### [Exercise details]
Reproduce the QEMU-KVM escape remediation article below in full, word for word.

### [Extract to read]

Remediation Plan for Virtual Machine Escape Vulnerability on QEMU-KVM Virtualization Platform

Friendly Reminder: The full text contains over 6200 words, estimated reading time is 16 minutes.

Abstract

In public cloud environments, users no longer own the hardware resources of the infrastructure; software runs in the cloud, and business data is also stored in the cloud. Therefore, security issues are one of the main concerns for users when deciding whether to migrate to the cloud.

The security of public clouds involves multiple aspects such as virtualization security, management security, and data security. The key core and security premise is virtualization security, as only by addressing this issue can the unique security problems of the cloud environment be gradually and comprehensively resolved, ultimately providing users with a secure cloud environment.

Therefore, the security prevention, response, and problem-handling capabilities of cloud service providers are particularly important.

1. Vulnerability Overview

Recently, a buffer overflow vulnerability (CVE-2019-14835) was discovered in the vhost kernel module of the QEMU-KVM virtualization platform, which could be exploited during the hot migration of virtual machines. Privileged guest users can pass invalid-length descriptors to the host, escalating their privileges on the host, and thereby executing virtual machine escape attacks, manipulating the virtual machine to crash the host kernel or execute malicious code in the physical machine kernel, gaining control of the host.

2. Introduction to virtio Networking

Virtio is a standardized open interface developed for virtual machines to access simplified devices, such as block devices and network adapters. Virtio-net is a virtual Ethernet card and is the most complex device supported by virtio to date.

### [Data]
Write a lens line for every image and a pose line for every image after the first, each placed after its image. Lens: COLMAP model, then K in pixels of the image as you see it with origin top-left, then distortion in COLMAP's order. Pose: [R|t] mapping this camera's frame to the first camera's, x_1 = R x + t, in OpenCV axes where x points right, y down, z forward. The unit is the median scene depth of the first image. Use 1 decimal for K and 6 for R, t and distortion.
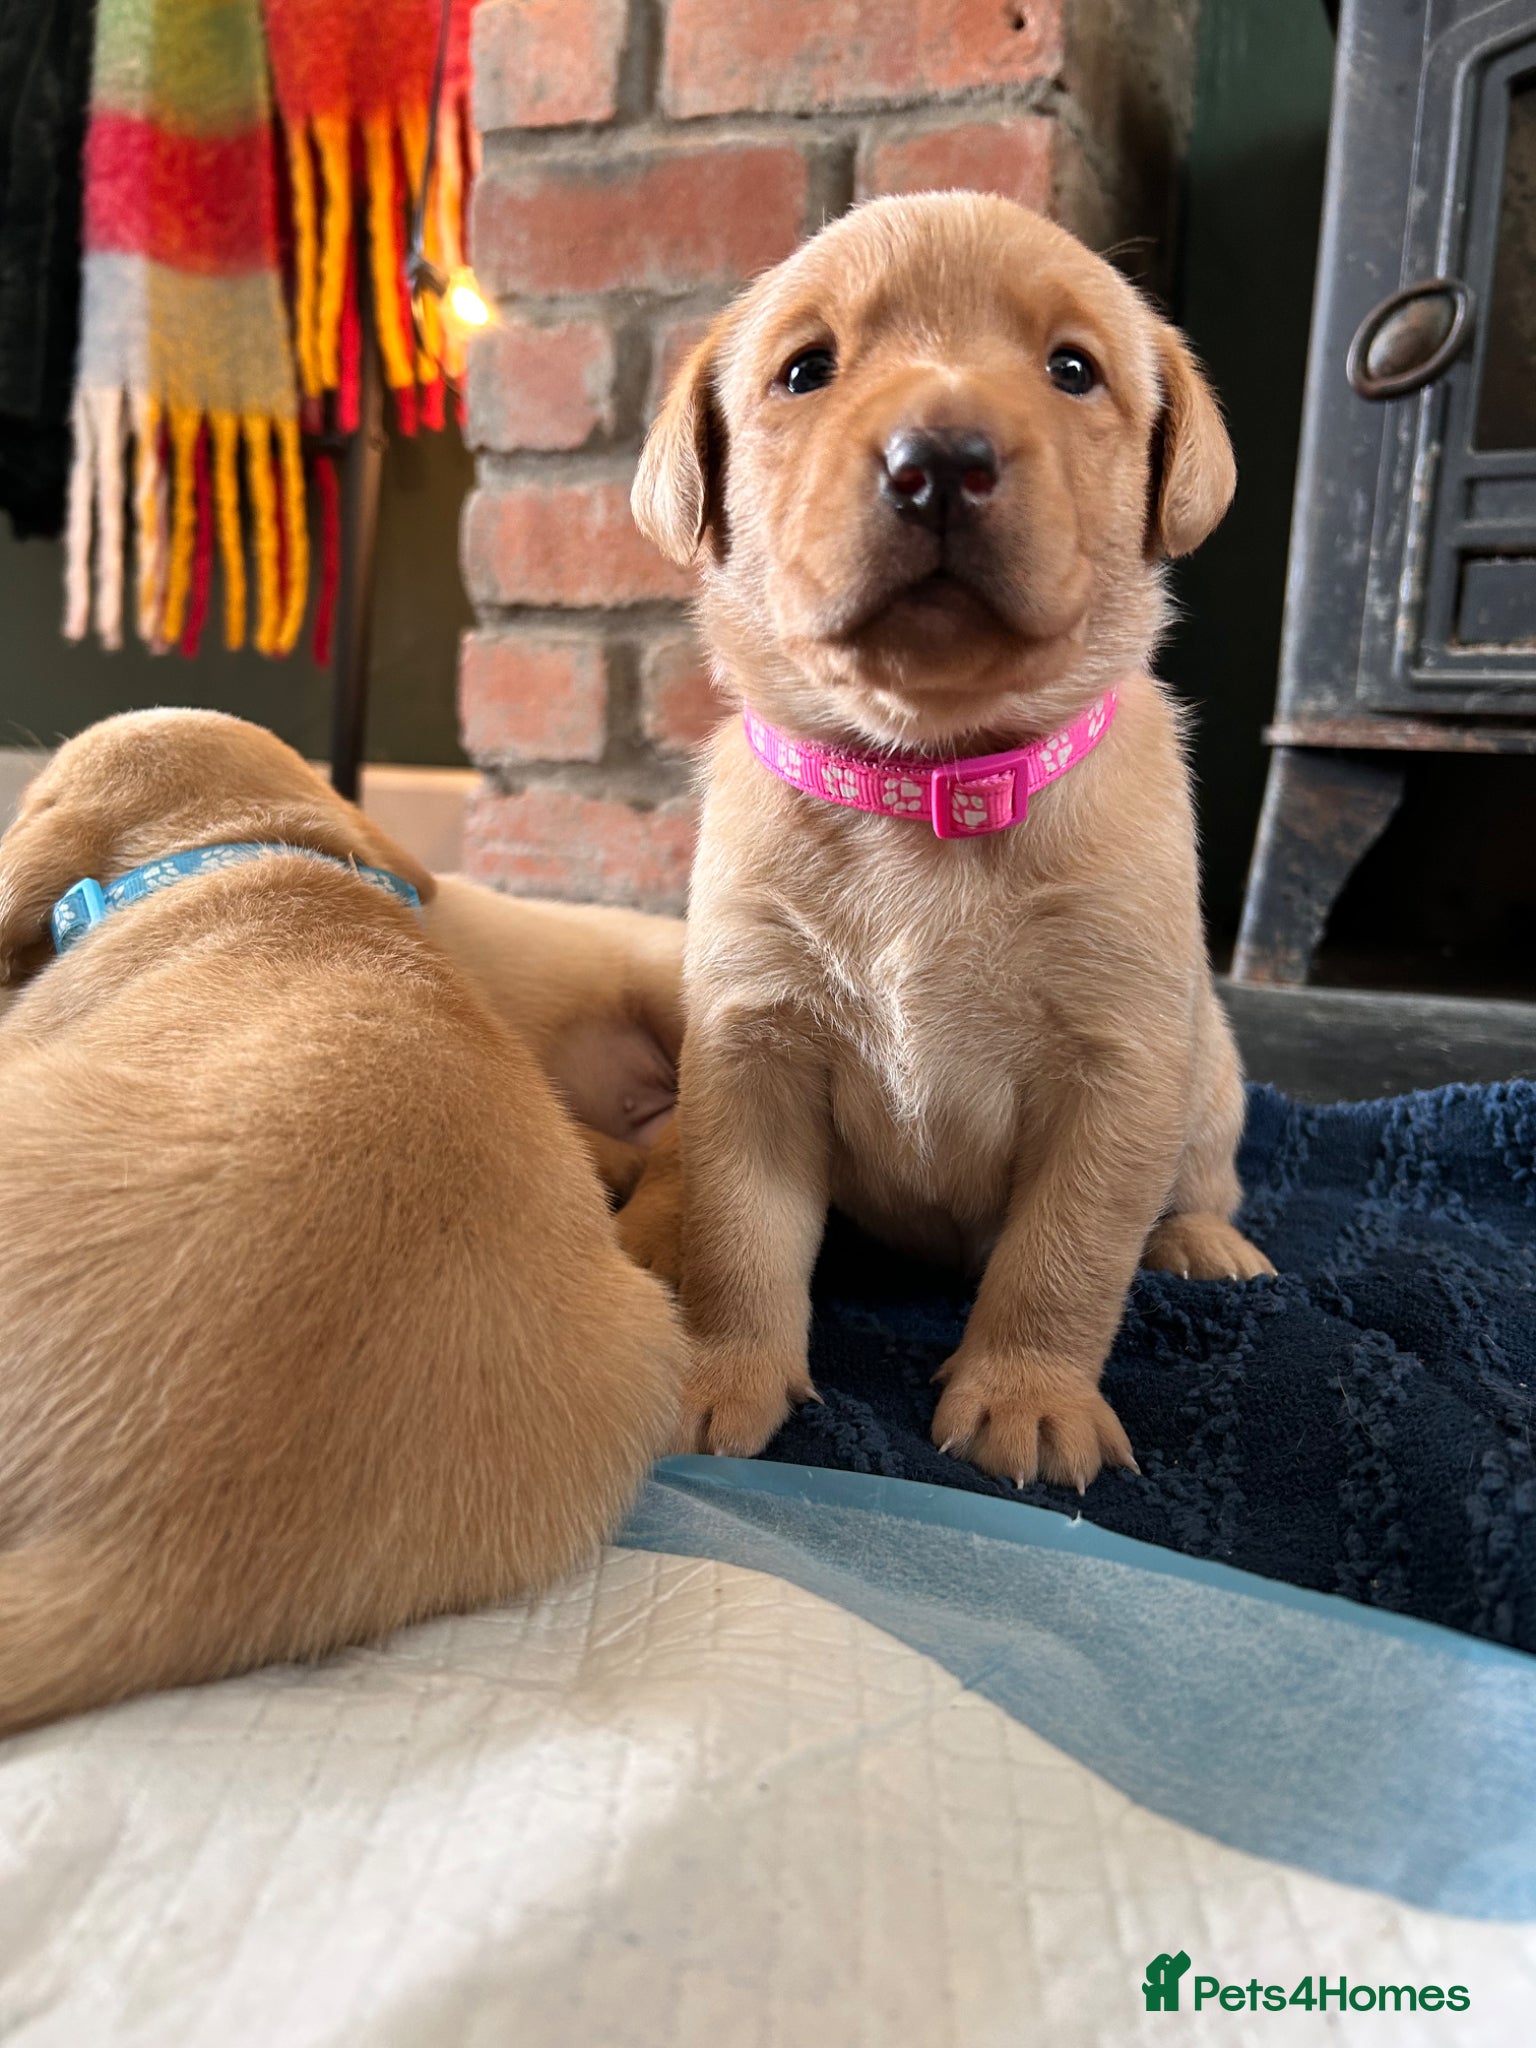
lens RADIAL K [[1634.2, 0, 795.6], [0, 1634.2, 1031.8], [0, 0, 1]] dist [-0.002484, -0.015420]
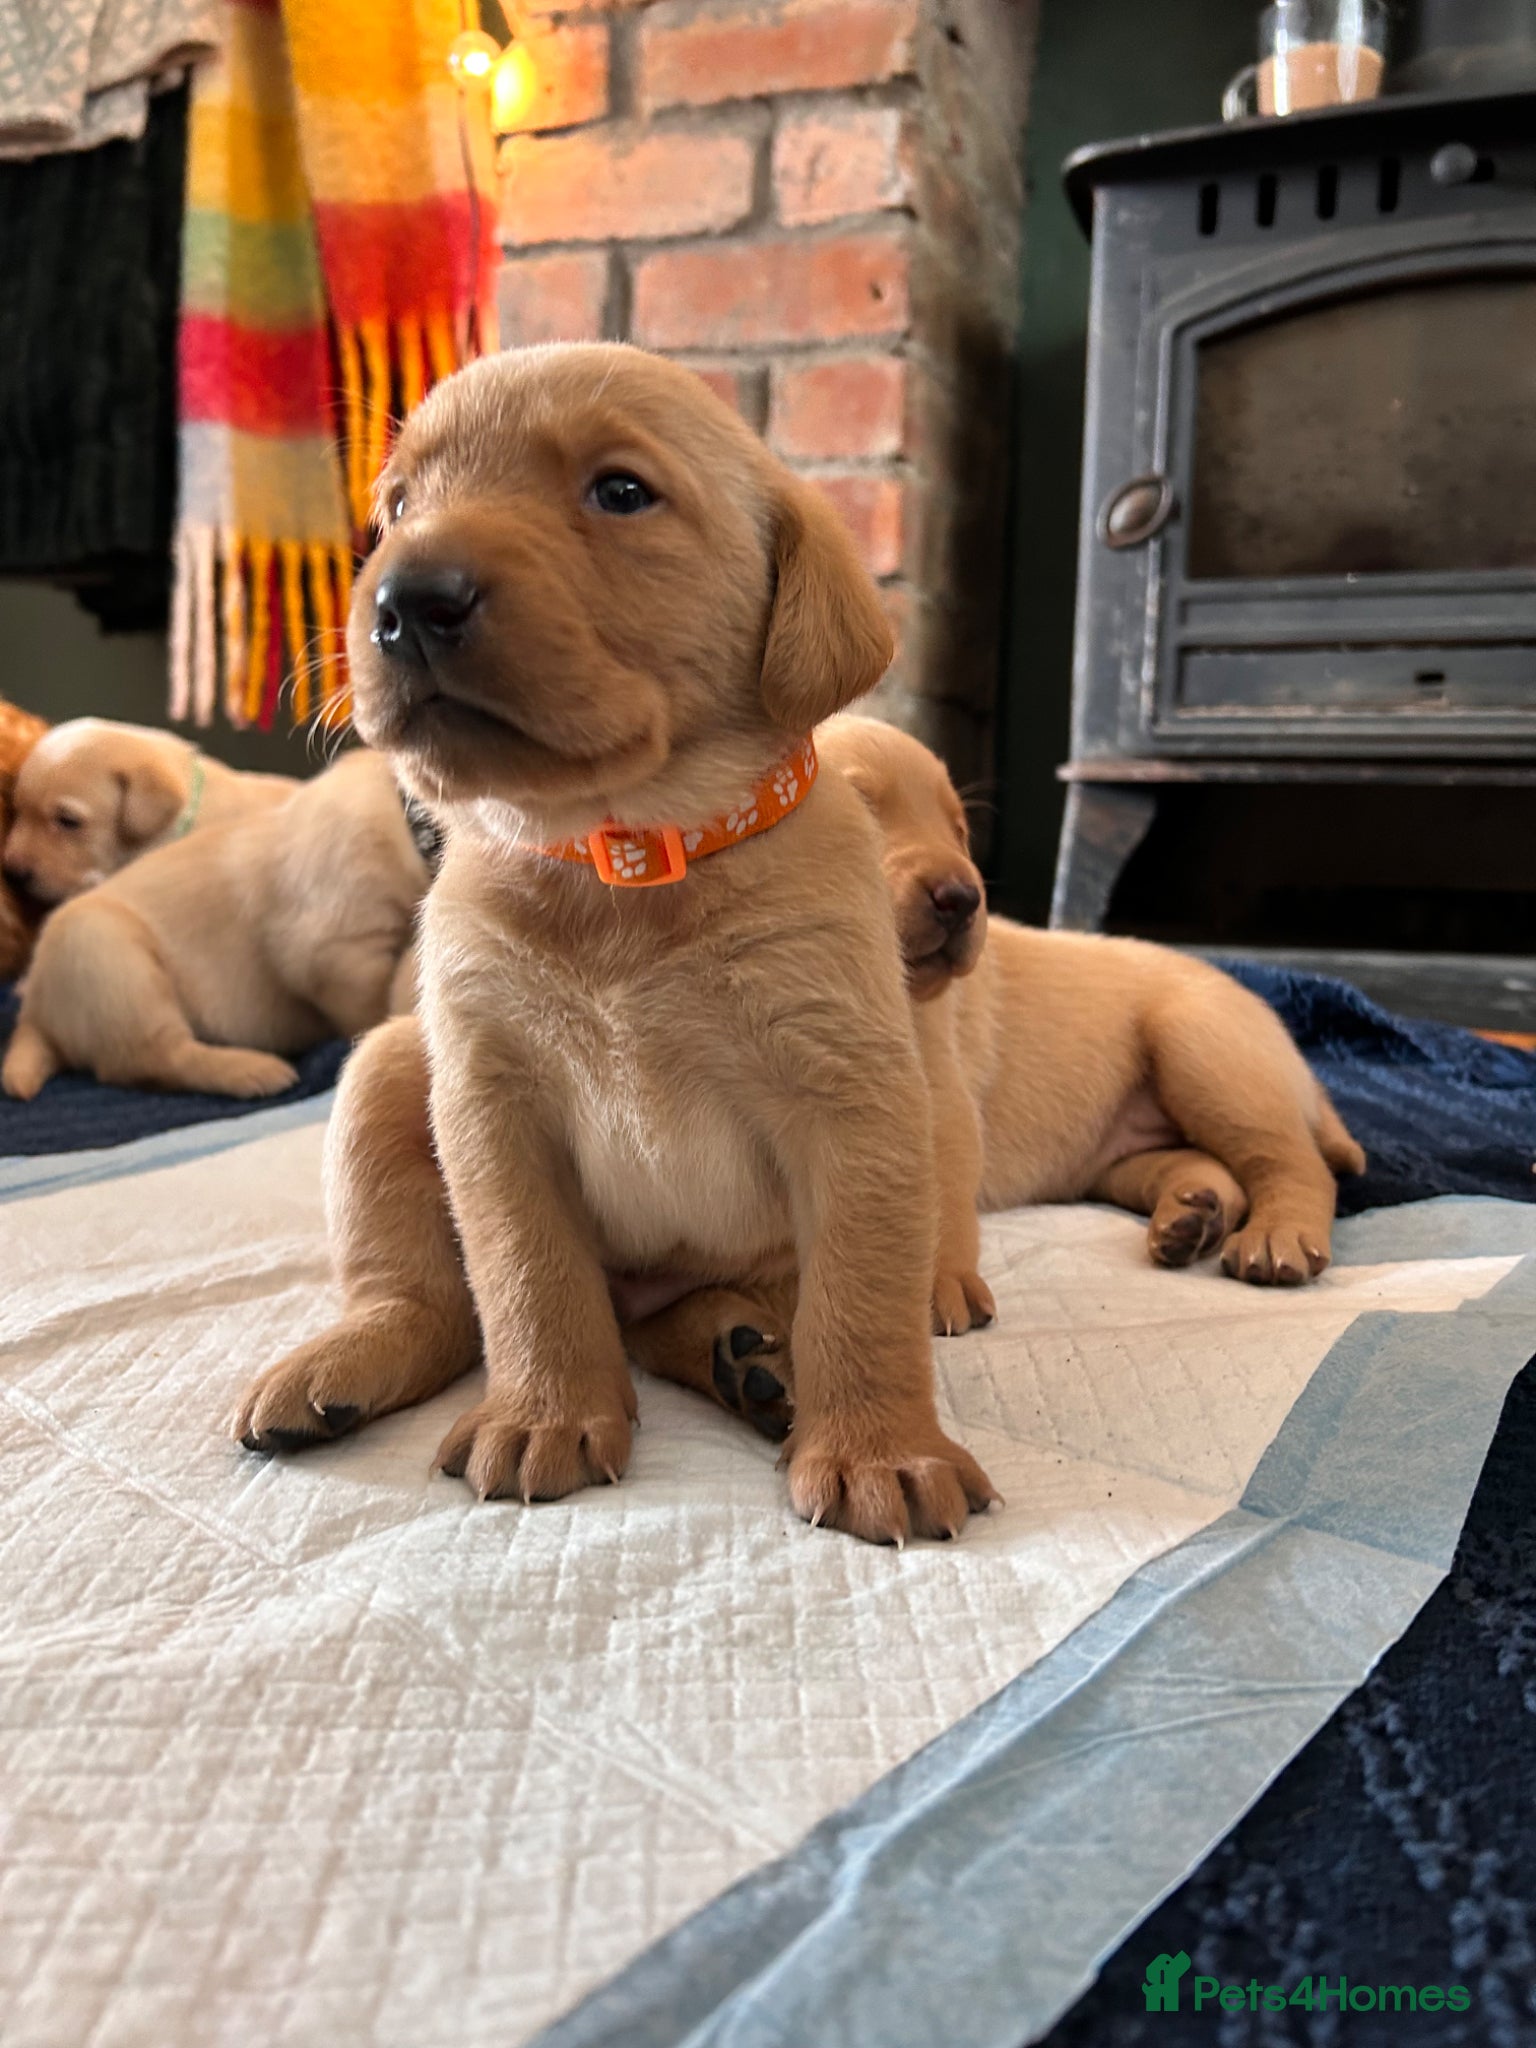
lens RADIAL K [[1616.2, 0, 784.7], [0, 1616.2, 1043.1], [0, 0, 1]] dist [0.000348, -0.004474]
pose [[0.999171, -0.031408, 0.025907, -0.006664], [0.031754, 0.999411, -0.013031, 0.072379], [-0.025483, 0.013843, 0.999579, -0.441338]]
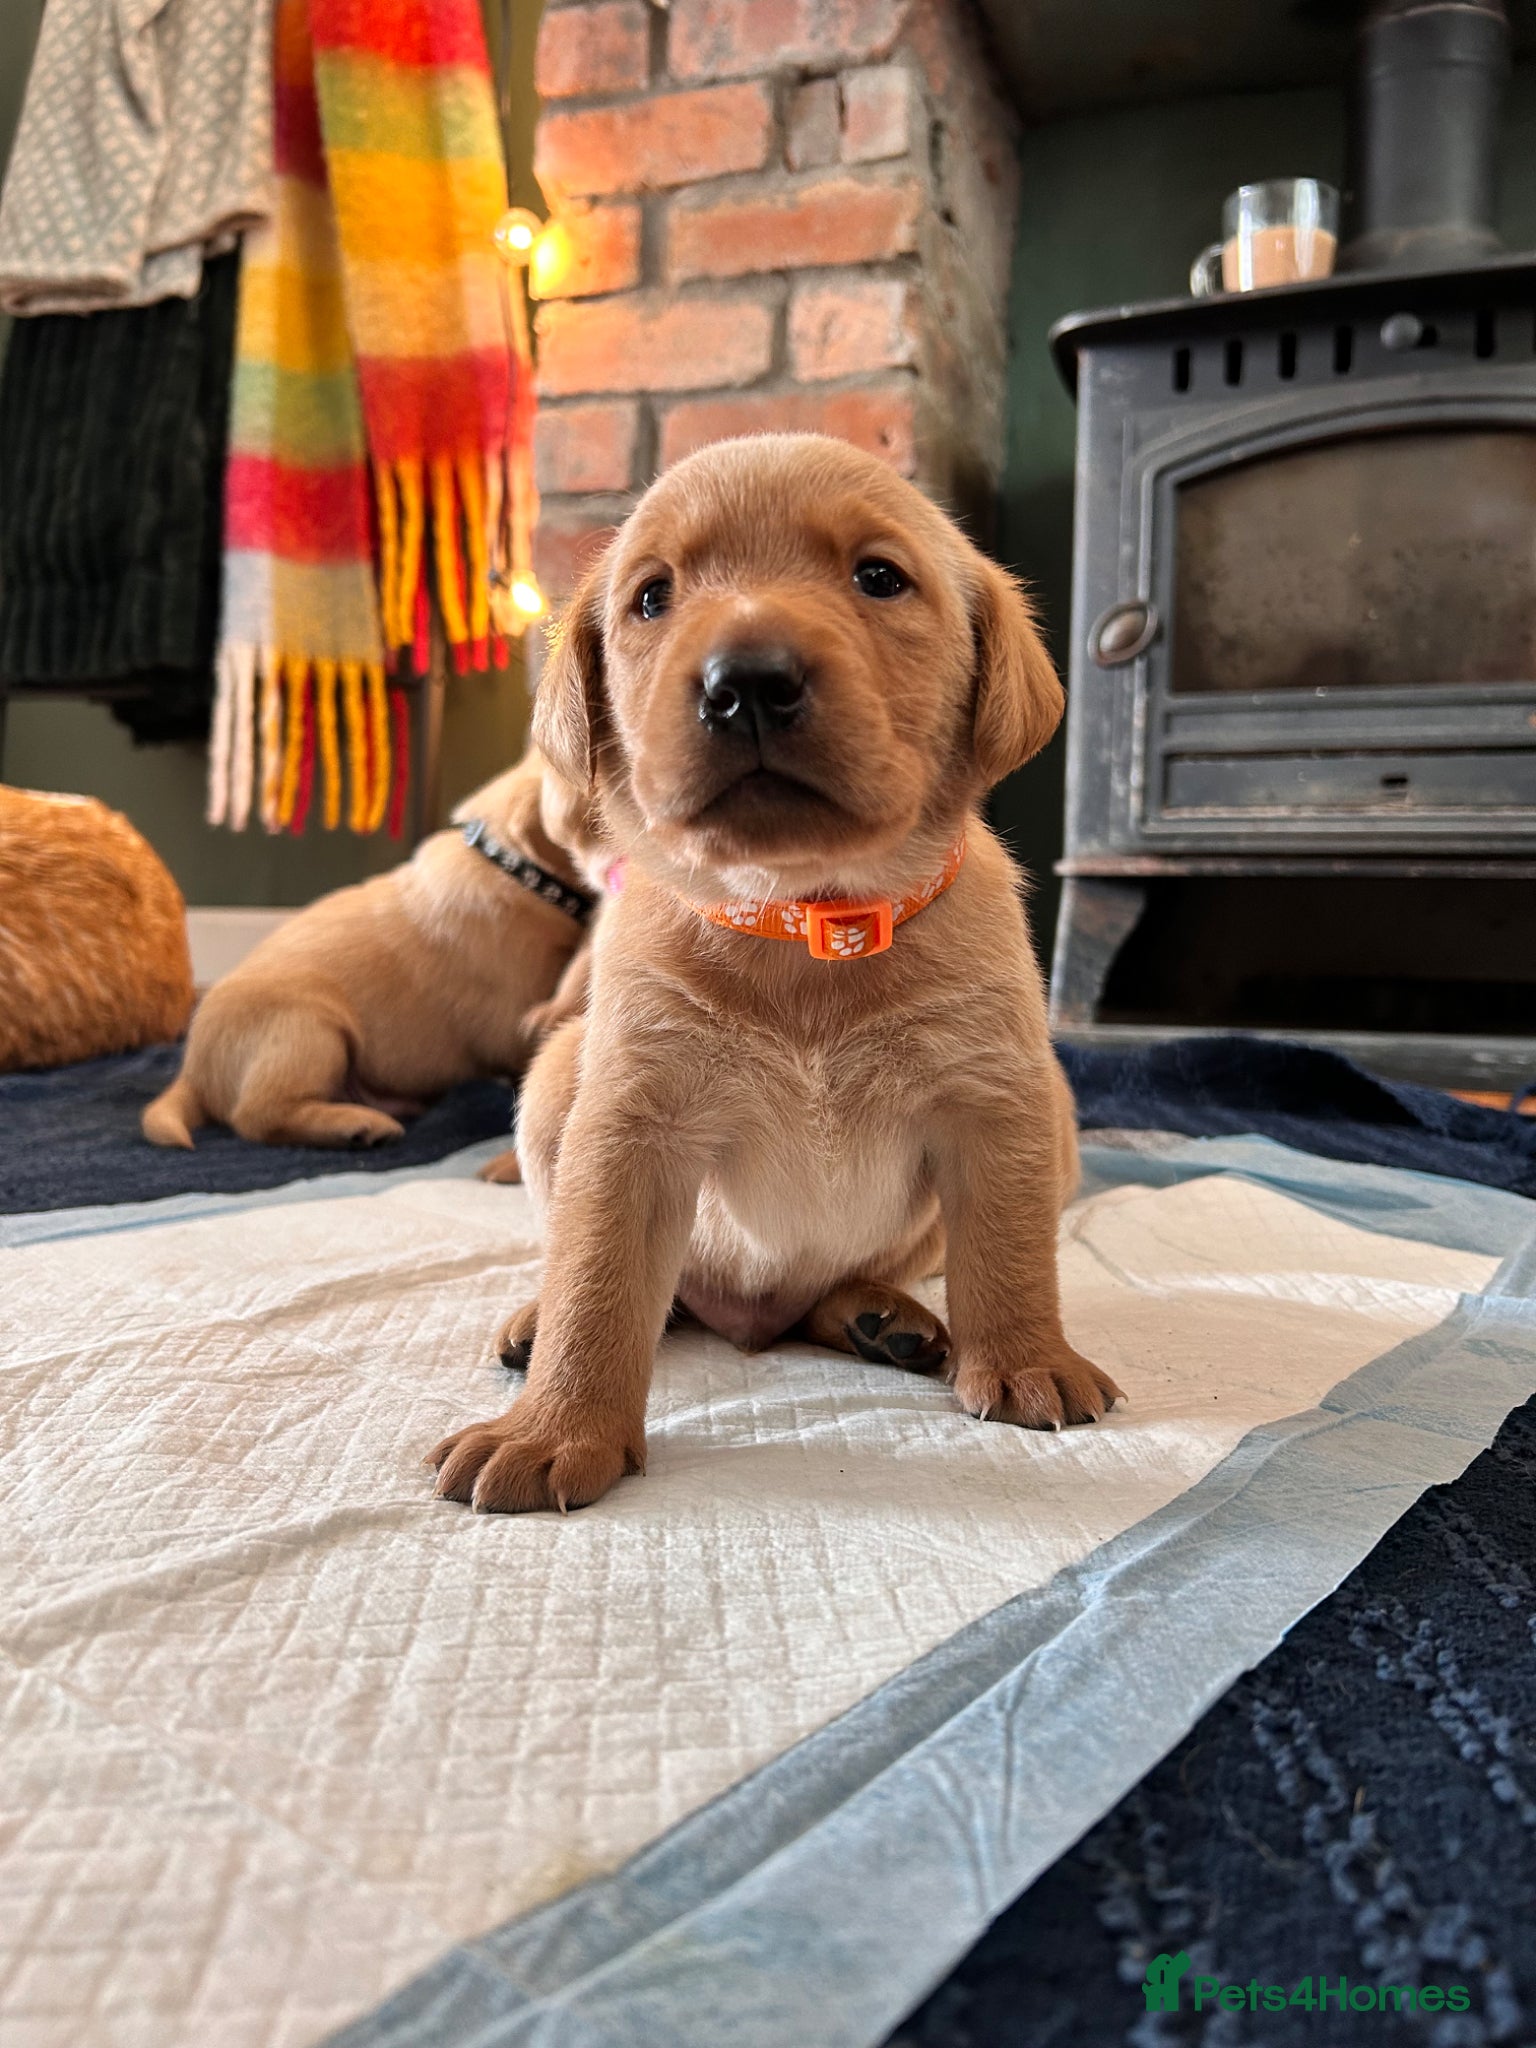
lens RADIAL K [[1604.0, 0, 768.0], [0, 1604.0, 1024.0], [0, 0, 1]] dist [-0.000336, 0.003982]
pose [[0.998521, -0.031336, 0.044425, -0.068974], [0.035301, 0.995182, -0.091469, 0.102806], [-0.041345, 0.092902, 0.994816, -0.530882]]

### [Exercise solution]
Remediation Plan for Virtual Machine Escape Vulnerability on QEMU-KVM Virtualization Platform

Friendly Reminder: The full text contains over 6200 words, estimated reading time is 16 minutes.

Abstract

In public cloud environments, users no longer own the hardware resources of the infrastructure; software runs in the cloud, and business data is also stored in the cloud. Therefore, security issues are one of the main concerns for users when deciding whether to migrate to the cloud.

The security of public clouds involves multiple aspects such as virtualization security, management security, and data security. The key core and security premise is virtualization security, as only by addressing this issue can the unique security problems of the cloud environment be gradually and comprehensively resolved, ultimately providing users with a secure cloud environment.

Therefore, the security prevention, response, and problem-handling capabilities of cloud service providers are particularly important.

1. Vulnerability Overview

Recently, a buffer overflow vulnerability (CVE-2019-14835) was discovered in the vhost kernel module of the QEMU-KVM virtualization platform, which could be exploited during the hot migration of virtual machines. Privileged guest users can pass invalid-length descriptors to the host, escalating their privileges on the host, and thereby executing virtual machine escape attacks, manipulating the virtual machine to crash the host kernel or execute malicious code in the physical machine kernel, gaining control of the host.

2. Introduction to virtio Networking

Virtio is a standardized open interface developed for virtual machines to access simplified devices, such as block devices and network adapters. Virtio-net is a virtual Ethernet card and is the most complex device supported by virtio to date.